In 2012, the Restrepos participated in a ceremony recognizing a complete “handing over of the baton” to local Fundefam leaders. The ceremony closed with a mutual act of blessing as each participant was invited to tie white string around the wrist of another participant while offering them a blessing.
In recent years, the crime has dissipated but is far from gone. The neighborhood still faces daunting challenges. “Now we are going out to the community again individually,” Garza said in 2019. “We invite them to programs. We have a women’s group. We have a kids club. We still don’t go at night, but we can do the programs during the day.”
The area has improved to the point that in July 2019, the ministry began welcoming mission teams for the first time in 10 years. A small group from Edgebrook Covenant Church in Chicago arrived to assist with multiple programs, including a women’s retreat and making upgrades to the building. Their visit was arranged through Merge, a ministry of Serve Globally, which hopes to resume in-person trips next summer.
The government, outside businesses, and the university nearby have started to support Fundefam’s work and have launched their own efforts to invest in the community, such as developing roads and staircases that stretch several hundred yards up steep hills.
“At the same time you are forming a disciple, you are forming a leader. At the same time as you are forming a leader, you are forming a disciple.”
When Castro was in college she was walking to school in the rain one day because she didn’t have the money to pay for transportation. A vehicle passing by drenched her with water. When she arrived at school, she saw a student getting out of a new Camaro, and she complained to God about the injustice of the inequity. Today she recalls God telling her, “I need you to stay here. And you need to learn.” She realized she needed more education so she could serve others.
That’s when Castro says she learned she was a person of value regardless of what she owned or didn’t own, but because of who she is. Until then, she’d been ashamed to admit to her classmates where she came from. But she started sharing her background and her history. Eventually the head of the university heard of her story, which led the school to begin a relationship with her neighborhood. They threw an annual party for the neighborhood children and began providing educational assistance to students who wanted to attend college.
Both Fundefam staff and people they serve have lost relatives and friends to Covid-19, including Castro’s father, Arnulfo Castro Sandoval. Many family businesses were affected. Others have lost their employment as companies closed or families cut back on domestic help.

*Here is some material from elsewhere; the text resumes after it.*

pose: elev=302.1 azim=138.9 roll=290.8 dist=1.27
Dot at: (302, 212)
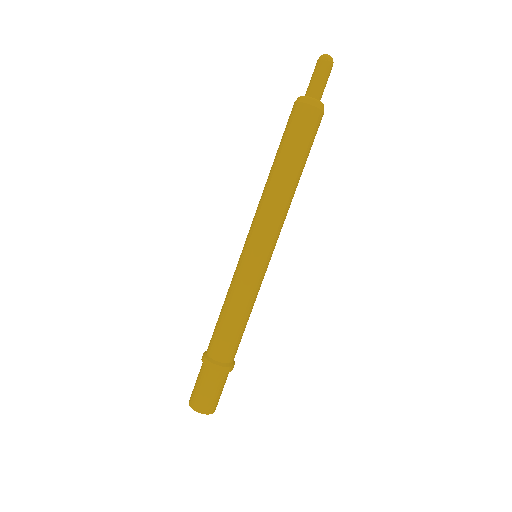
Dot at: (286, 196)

The most immediate need was food, so Covenant World Relief and Development provided a grant to assist Fundefam as they worked with other organizations and donors to help feed 120 families. They also launched online programming and a weeklong virtual summer camp as well as youth meetings that included joining teens involved with organizations supported by Covenant World Relief & Development-xx elsewhere in Latin America. In August, they offered online courses for women in painting, flower-arranging, and violence-prevention workshops.
“Holding the workshops and classes online has brought encouragement to the community,” Garza says. “Even at a distance, people are able to remain united. The classes also are helping them overcome the anxiety that many people are suffering due to the pandemic.”
They are determined to continue serving their community, Garza says. Their goal is for people to experience the words spray-painted in front of the store owned by Castro’s family: “De invisibles a invencibles,” or, “From invisible to invincible.”